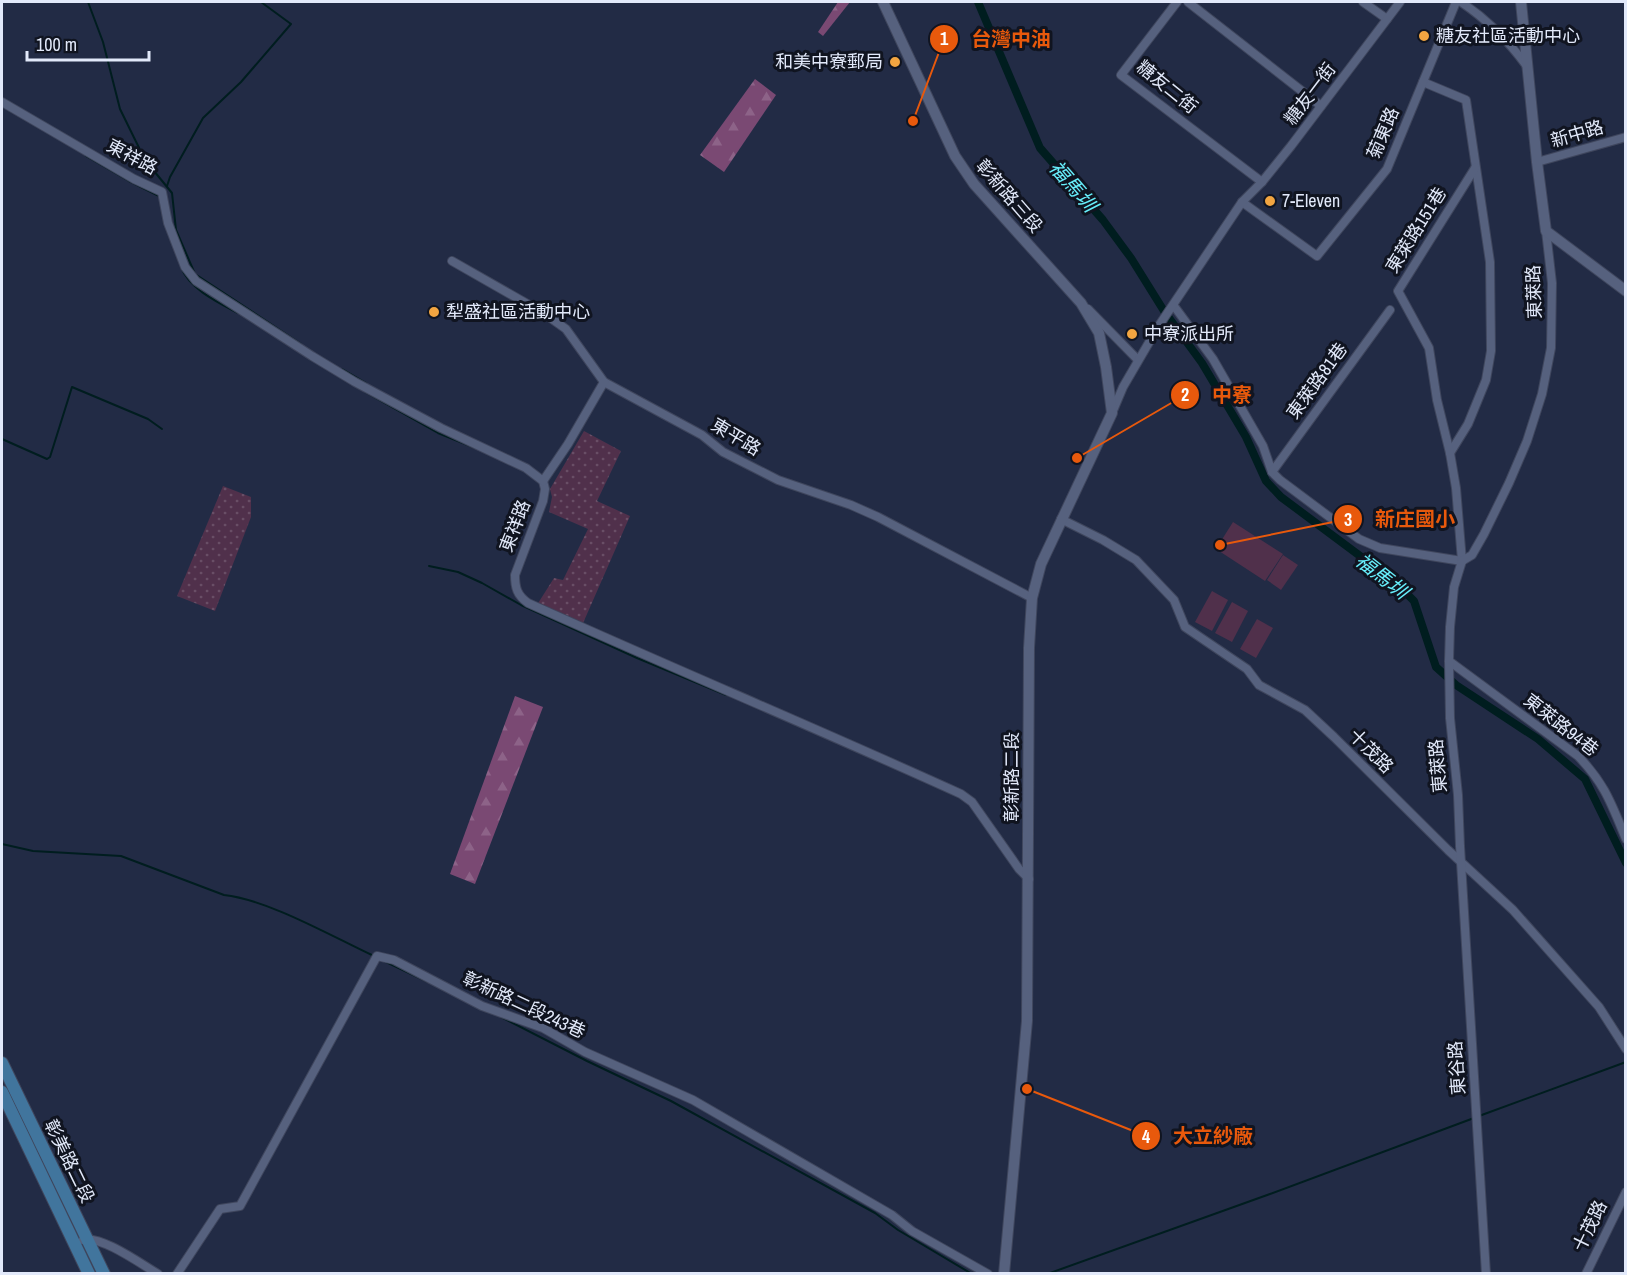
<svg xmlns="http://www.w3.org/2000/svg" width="1627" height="1275" viewBox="0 0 1627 1275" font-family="'Archivo Narrow','Noto Sans TC',sans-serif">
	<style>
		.grass { fill: url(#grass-dots) }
		.forest { fill: url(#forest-firs) }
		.garden { fill: #50304b }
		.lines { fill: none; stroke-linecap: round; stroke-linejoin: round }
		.stream { stroke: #001d1f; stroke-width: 2 }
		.canal { stroke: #001d1f; stroke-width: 8 }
		.minor-casing { stroke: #3f465d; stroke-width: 10 }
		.tertiary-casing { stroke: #3f465d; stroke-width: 12 }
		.secondary-casing { stroke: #3f465d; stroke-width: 14 }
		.minor { stroke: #56617e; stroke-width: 8 }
		.tertiary { stroke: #56617e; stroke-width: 10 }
		.secondary { stroke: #41759d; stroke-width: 12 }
		.poi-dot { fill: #f2a541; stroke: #101420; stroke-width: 2 }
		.labels { text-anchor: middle; stroke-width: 6; stroke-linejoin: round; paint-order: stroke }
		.poi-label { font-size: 18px; fill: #e2e9fa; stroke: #101420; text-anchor: start }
		.street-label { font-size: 18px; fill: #e2e9fa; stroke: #101420 }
		.water-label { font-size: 20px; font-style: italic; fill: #67effc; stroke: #101420 }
		.leader { fill: none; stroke: #e8590c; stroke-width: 2 }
		.callout-dot { fill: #e8590c; stroke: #101420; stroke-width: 2 }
		.mark-label { font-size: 18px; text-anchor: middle; font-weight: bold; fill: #fff }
		.callout-label { font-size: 20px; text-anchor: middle; font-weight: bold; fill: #e8590c; stroke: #101420; stroke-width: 6; stroke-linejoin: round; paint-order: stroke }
	</style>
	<defs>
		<pattern id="grass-dots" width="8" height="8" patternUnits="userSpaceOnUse" patternTransform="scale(1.5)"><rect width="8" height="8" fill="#50304b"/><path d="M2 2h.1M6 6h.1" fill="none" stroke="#694e66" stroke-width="1.8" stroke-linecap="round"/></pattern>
		<pattern id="forest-firs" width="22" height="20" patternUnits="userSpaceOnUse" patternTransform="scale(1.5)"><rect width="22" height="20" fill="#7a4973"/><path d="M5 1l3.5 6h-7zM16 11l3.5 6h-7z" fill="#8d6388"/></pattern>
	</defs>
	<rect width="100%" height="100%" fill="#222b45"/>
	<!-- grass -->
	<g class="grass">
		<polygon points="584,431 621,451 597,501 630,516 580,630 535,608 554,578 563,580 588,529 549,512 552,497 550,489"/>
		<polygon points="223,486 251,497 251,517 215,611 177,596"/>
	</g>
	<!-- forest -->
	<g class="forest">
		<polygon points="838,2 850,2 823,36 818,32"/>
		<polygon points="755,79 776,95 724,172 700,155"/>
		<polygon points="515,696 543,707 475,884 450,874"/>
	</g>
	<!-- garden -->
	<g class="garden">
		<polygon points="1233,522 1283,554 1265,581 1216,549"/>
		<polygon points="1283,555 1298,565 1281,590 1267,580"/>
		<polygon points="1212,591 1228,600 1212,631 1195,622"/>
		<polygon points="1232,602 1248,611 1232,642 1215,633"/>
		<polygon points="1257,619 1273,628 1256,658 1240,649"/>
	</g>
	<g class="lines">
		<!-- stream -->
		<g class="stream">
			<polyline points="88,2 103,42 120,109 145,160 172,193 176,230 195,274 301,344"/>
			<polyline points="86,156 129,181 159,196"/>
			<polyline points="167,186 170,177 203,118 241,82 291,24 261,2"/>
			<path d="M181 267C189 289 219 303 238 313"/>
			<polyline points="342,369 366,383"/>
			<polyline points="365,392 438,433 475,448"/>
			<polyline points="2,439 47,459 50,457 72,387 148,419 162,429"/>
			<polyline points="429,566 458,572 482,583 521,605 637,658 726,695"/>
			<path d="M2 844 33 851 121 856 224 895C269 900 331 936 374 956"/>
			<polyline points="384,961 428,982"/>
			<polyline points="501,1017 587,1061 671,1101 875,1213 898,1230 972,1274"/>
			<polyline points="1479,1116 1626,1062"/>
			<polyline points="1050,1273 1270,1194 1474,1118"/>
		</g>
		<!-- canal -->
		<polyline class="canal" points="978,2 1040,148 1103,220 1131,258 1164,311 1202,363 1246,437 1266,481 1281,497 1395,582 1414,601 1436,667 1456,685 1538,739 1585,779 1626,863"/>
		<defs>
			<g id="minor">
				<polyline points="1177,2 1121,75 1262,182"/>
				<polyline points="1188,2 1321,106"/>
				<polyline points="1363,2 1387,19"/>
				<path d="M1461 2C1488 20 1507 39 1526 65"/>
				<polyline points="1423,82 1466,100 1490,262 1491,351 1486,380 1468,424 1450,453"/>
				<path d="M2 102 134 179 162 192 168 223 185 267 196 281 312 356 355 382 441 428 526 468 543 481 545 489 543 501 515 575C515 588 517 595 528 603 672 668 818 729 961 794L972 802 1019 869 1029 879"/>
				<polyline points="1537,162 1626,137"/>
				<polyline points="1242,202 1317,256 1387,169 1456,2"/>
				<polyline points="452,261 545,314 566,329 604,382 702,435 723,452 778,480 851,505 878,517 1032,598"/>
				<polyline points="1174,306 1213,359 1263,446 1272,472 1280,480 1359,539 1380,548 1462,561"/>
				<polyline points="1088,309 1138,360"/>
				<polyline points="1112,413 1123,387 1158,327 1242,202 1262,182 1291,146 1400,2"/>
				<polyline points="1272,472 1390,310"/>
				<polyline points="543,481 568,444 604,382"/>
				<polyline points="1061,519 1103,540 1136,560 1174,600 1185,627 1247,669 1259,685 1305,710 1334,737 1448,850 1513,910 1599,1007 1626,1049"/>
				<polyline points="1462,561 1456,488 1450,453 1437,400 1429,348 1398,291 1475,168"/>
				<path d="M1449 661 1578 756C1605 784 1611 803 1626 839"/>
				<path d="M83 1240C101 1235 141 1264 158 1274"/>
				<polyline points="177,1274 220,1209 240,1206 377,956 394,960 482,1006 543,1028 585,1052 693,1100 892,1215 912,1231 988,1274"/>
				<polyline points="1486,1274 1460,846 1458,795 1450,718 1449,661 1450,627 1454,587 1462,561 1472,555 1484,534 1509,483 1527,441 1542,394 1551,348 1552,283 1546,231"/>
				<polyline points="1586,1274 1626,1192"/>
			</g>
			<g id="tertiary">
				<polyline points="883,2 955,156 974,184 1081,303 1099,333 1106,367 1112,413 1041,564 1032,598 1029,648 1027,1021 1004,1274"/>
				<polyline points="1521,2 1537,162 1546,231 1626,291"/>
			</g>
			<g id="secondary">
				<polyline points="2,1063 104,1274"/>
				<polyline points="2,1092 89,1274"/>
			</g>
		</defs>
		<!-- minor casing -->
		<use href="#minor" class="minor-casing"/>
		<!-- tertiary casing -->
		<use href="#tertiary" class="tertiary-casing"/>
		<!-- secondary casing -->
		<use href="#secondary" class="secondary-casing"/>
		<!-- minor -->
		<use href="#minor" class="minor"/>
		<!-- tertiary -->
		<use href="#tertiary" class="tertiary"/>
		<!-- secondary -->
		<use href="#secondary" class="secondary"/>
	</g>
	<!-- markers -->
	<g class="poi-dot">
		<circle cx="1424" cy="36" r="6"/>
		<circle cx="895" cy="62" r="6"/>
		<circle cx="1270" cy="201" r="6"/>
		<circle cx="434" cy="312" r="6"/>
		<circle cx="1132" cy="334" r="6"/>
	</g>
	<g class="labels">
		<!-- poi labels -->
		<g class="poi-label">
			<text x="1436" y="42">糖友社區活動中心</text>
			<text x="883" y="68" text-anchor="end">和美中寮郵局</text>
			<text x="1282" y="207">7-Eleven</text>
			<text x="446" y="318">犁盛社區活動中心</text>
			<text x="1144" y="340">中寮派出所</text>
		</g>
		<!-- street labels -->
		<g class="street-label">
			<text transform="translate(1167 87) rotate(39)" y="6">糖友二街</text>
			<text transform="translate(1310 94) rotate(-53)" y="6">糖友一街</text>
			<text transform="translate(1383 133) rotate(-67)" y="6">菊東路</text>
			<text transform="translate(1577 134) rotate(-16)" y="6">新中路</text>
			<text transform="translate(132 157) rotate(28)" y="6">東祥路</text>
			<text transform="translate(1009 196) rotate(49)" y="6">彰新路三段</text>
			<text transform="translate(1416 230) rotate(-58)" y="6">東萊路151巷</text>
			<text transform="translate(1534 292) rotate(-92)" y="6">東萊路</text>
			<text transform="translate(1317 381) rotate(-54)" y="6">東萊路81巷</text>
			<text transform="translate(736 437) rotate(31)" y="6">東平路</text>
			<text transform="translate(515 526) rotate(-69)" y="6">東祥路</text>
			<text transform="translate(1561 725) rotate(38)" y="6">東萊路94巷</text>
			<text transform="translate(1371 751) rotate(45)" y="6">十茂路</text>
			<text transform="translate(1438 766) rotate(-95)" y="6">東萊路</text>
			<text transform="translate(1012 777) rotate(-90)" y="6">彰新路二段</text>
			<text transform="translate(524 1005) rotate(25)" y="6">彰新路二段243巷</text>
			<text transform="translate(1457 1068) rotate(-94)" y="6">東谷路</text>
			<text transform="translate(69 1161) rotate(64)" y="6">彰美路二段</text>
			<text transform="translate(1590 1226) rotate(-64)" y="6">十茂路</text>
		</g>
		<!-- water labels -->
		<g class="water-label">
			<text transform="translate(1073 186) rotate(49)" y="7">福馬圳</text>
			<text transform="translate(1382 576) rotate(38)" y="7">福馬圳</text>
		</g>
	</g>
	<!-- callouts -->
	<path class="leader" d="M913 121L944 39M1077 458L1185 395M1220 545L1348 519M1027 1089L1146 1136"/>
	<g class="callout-dot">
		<circle cx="913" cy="121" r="6"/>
		<circle cx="1077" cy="458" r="6"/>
		<circle cx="1220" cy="545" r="6"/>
		<circle cx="1027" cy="1089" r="6"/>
		<circle cx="944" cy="39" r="15"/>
		<circle cx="1185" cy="395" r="15"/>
		<circle cx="1348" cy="519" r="15"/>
		<circle cx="1146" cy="1136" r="15"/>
	</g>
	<g class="mark-label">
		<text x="944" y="45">1</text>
		<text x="1185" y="401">2</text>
		<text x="1348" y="526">3</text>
		<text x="1146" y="1143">4</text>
	</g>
	<g class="callout-label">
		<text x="1011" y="46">台灣中油</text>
		<text x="1232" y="402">中寮</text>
		<text x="1415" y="526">新庄國小</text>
		<text x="1213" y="1143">大立紗廠</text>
	</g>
	<!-- border -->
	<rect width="1627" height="1275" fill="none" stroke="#e2e9fa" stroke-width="6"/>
	<!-- scale -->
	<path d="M27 51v9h122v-9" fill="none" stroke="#e2e9fa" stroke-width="3"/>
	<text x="36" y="51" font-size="18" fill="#e2e9fa" stroke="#101420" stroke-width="4.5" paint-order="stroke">100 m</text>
</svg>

____________

▸ TASK GOAL
For the string "lines", show each line of the listing where it appears.

▸ TASK RESPONSE
		.lines { fill: none; stroke-linecap: round; stroke-linejoin: round }
	<g class="lines">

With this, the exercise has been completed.